As Hendrick made the series-clinching catch, a beer can careened into his back; another one whistled past his ear just as Taylor’s drive landed in his glove. Williams recalled so many beer cans being thrown in Hendrick’s direction that his young center fielder was forced to make a mad dash for the dugout. Tenace said the angry mob and barrage of beer can missiles had the A’s so scared that they barely celebrated on the field. “We just ran right into the clubhouse,” he remembered.
“This was our greatest victory and it followed our worst loss,” Williams announced in the lathery locker room. “It shows what kind of club we are.”
Vida’s performance—four shutout innings, nine infield outs—in Game Five is on par with Pedro Martinez’s six innings of relief against Cleveland in the fifth and final game of the 1999 division series. Williams’s waving Blue in from the bullpen—he pitched in four of the five LCS games and would throw in four of the seven World Series games—foreshadowed a future Bay Area skipper, Bruce Bochy, bringing his former ace, Tim Lincecum, on in relief in key situations in the 2012 postseason.
The ’72 playoffs were the first to go the full five games and the only time in history both were decided by a single run. They foreshadowed five-game encounters between the Mets and Reds and A’s and Orioles the following October, the Yankees and Royals in ’76–77, the Phillies and Astros in ’80, the Dodgers and Expos in ’81, the Brewers and Angels in ’82, and the Padres and Cubs in ’84.
The ’72 postseason prompted Jerome Holtzman to write in The Sporting News: “So many of those people who have been insisting that baseball is dead, or dying, etc. suddenly have changed their tune. The best of five playoffs, in both leagues, woke them up and now they have returned to jump with joy, and are saying baseball still is and always will be the nati
on’s No. 1 sport.”
Rose fired the first salvo for the Fall Classic: “We’re going to the World Series this year healthy,” he said, “and we’re gonna win it.”
Pete didn’t pull any punches, and neither did the A’s. True to their manager’s words, the Mustache Gang couldn’t even celebrate a series-clinching win without some controversy. In Oakland’s clubhouse following Game Five, Blue walked past Odom’s locker. “How come you starters can’t finish what you begin?” Vida shouted. “I know why.”
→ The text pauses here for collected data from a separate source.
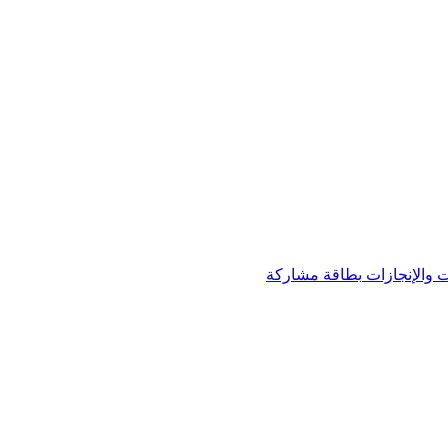
 والإنجازات
بطاقة مشاركة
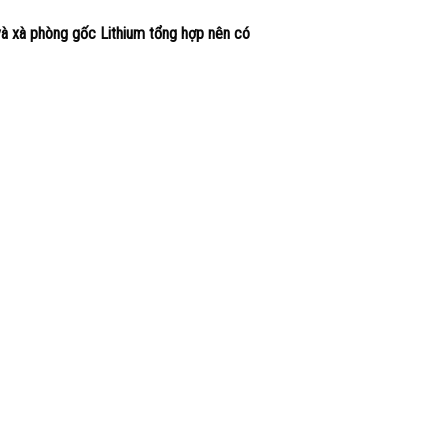
à xà phòng gốc Lithium tổng hợp nên có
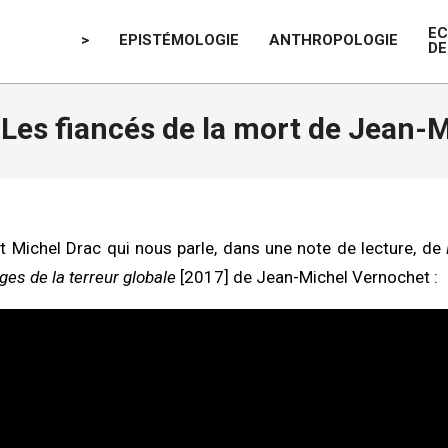
E
>
EPISTÉMOLOGIE
ANTHROPOLOGIE
DE
 Les fiancés de la mort de Jean-
t Michel Drac qui nous parle, dans une note de lecture, de
èges de la terreur globale
[2017] de Jean-Michel Vernochet :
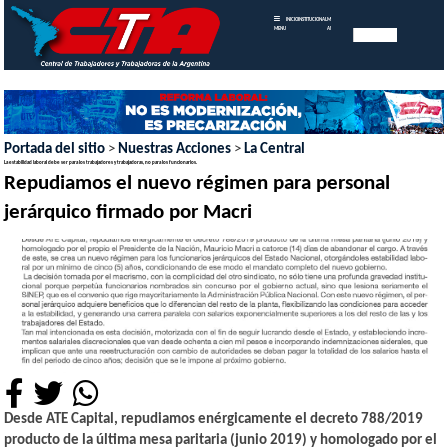
INICIO
INSTITUCIONAL
MEMORIAS
MENU
ANUALES
Portada del sitio
>
Nuestras Acciones
>
La Central
La estabilidad laboral debe ser para los trabajadores y trabajadoras, no para los funcionarios.
Repudiamos el nuevo régimen para personal
jerárquico firmado por Macri
Desde ATE Capital, repudiamos enérgicamente el decreto 788/2019
producto de la última mesa paritaria (junio 2019) y homologado por el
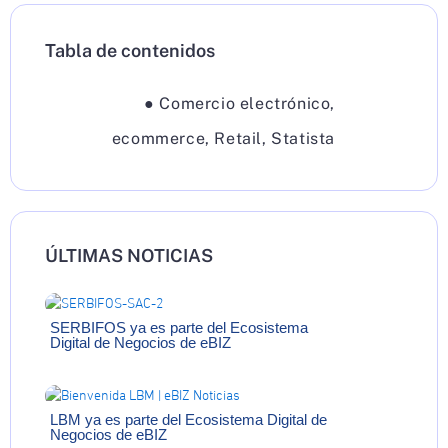
Tabla de contenidos
●
Comercio electrónico
,
ecommerce
,
Retail
,
Statista
ÚLTIMAS NOTICIAS
SERBIFOS ya es parte del Ecosistema
Digital de Negocios de eBIZ
LBM ya es parte del Ecosistema Digital de
Negocios de eBIZ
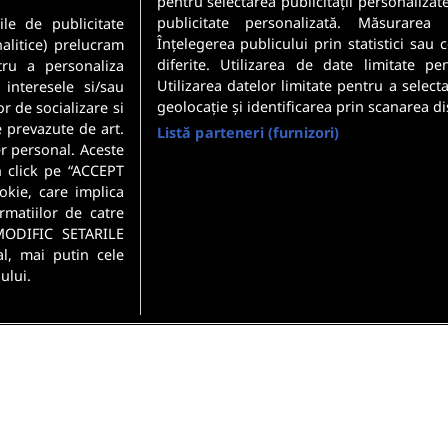
pentru selectarea publicității personalizat
Securitatea datelor dumneavoastr
publicitate personalizată. Măsurarea 
ile de publicitate
Confidentialitate
.
Înțelegerea publicului prin statistici sau
nalitice) prelucram
diferite. Utilizarea de date limitate pe
tru a personaliza
Utilizarea datelor limitate pentru a select
 interesele si/sau
geolocație și identificarea prin scanarea di
or de socializare si
e prevazute de art.
Listă parteneri (furnizori)
r personal. Aceste
n click pe “ACCEPT
okie, care implica
rmatiilor de catre
MODIFIC SETARILE
l, mai putin cele
ului.
si conditii
Politica de confidentialitate
Gestionați preferințel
Blue lifted his right hand to his throat to simulate choking. “Gaaaaag,” he yelled mockingly. Blue Moon blew up. He rushed at Vida but was restrained by teammates. It was almost assuredly the first fight in a champion’s clubhouse in history. We’ve got to get to the World Series, Williams thought, before we kill ourselves.
Three years after Peyton Place had run its course on ABC, “Hatin’ Place,” starring the Swingin’ A’s, was airing live on NBC. Fighting opponents, fighting their owner, and fighting themselves, the Mustache Gang was ready to go to war with the Big Red Machine in the Fall Classic.
13
Fans, players, and media found October baseball in the fall of ’72 intoxicating. The dramatic late-afternoon shadows; the red, white, and blue bunting in banner-bedecked stadiums; the howling, hopeful zealots; and the incredibly intense brand of ball all combined to make for must-see TV. The soothing soundtrack of summer had been replaced by the furious rush of fall—kids running home from school in the afternoon and adults rushing home from the office to catch postseason games on NBC.
For more than a decade, the Peacock Network’s broadcasting team of Hall of Fame announcer Curt Gowdy and former Yankees shortstop Tony Kubek served as the sound of the season when it came to the baseball playoffs and World Series on television. A veteran and versatile play-by-play announcer, Gowdy was NBC’s lead announcer for a wide range of sports. A native of Wyoming, he was called “Cowboy” but was also nicknamed the “Broadcaster of Everything” for his numerous network assignments—the World Series, the Rose Bowl, NCAA men’s basketball, Super Bowls, and American Football Conference games.